Print the listing below line for line, changing nothing.

* Excerpted data:
········
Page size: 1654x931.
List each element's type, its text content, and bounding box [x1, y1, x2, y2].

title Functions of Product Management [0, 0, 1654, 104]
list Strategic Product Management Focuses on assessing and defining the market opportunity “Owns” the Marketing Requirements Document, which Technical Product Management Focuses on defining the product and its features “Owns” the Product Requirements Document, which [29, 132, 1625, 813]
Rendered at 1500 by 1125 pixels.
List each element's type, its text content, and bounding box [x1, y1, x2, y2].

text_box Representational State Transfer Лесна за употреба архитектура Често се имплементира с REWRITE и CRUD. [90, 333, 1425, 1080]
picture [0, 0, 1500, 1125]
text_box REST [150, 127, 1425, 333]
········
* Reply to the task:
Page size: 1654x931.
List each element's type, its text content, and bounding box [x1, y1, x2, y2].

title Functions of Product Management [0, 0, 1654, 104]
list Strategic Product Management Focuses on assessing and defining the market opportunity “Owns” the Marketing Requirements Document, which Technical Product Management Focuses on defining the product and its features “Owns” the Product Requirements Document, which [29, 132, 1625, 813]
Rendered at 1500 by 1125 pixels.
List each element's type, its text content, and bounding box [x1, y1, x2, y2].

text_box Representational State Transfer Лесна за употреба архитектура Често се имплементира с REWRITE и CRUD. [90, 333, 1425, 1080]
picture [0, 0, 1500, 1125]
text_box REST [150, 127, 1425, 333]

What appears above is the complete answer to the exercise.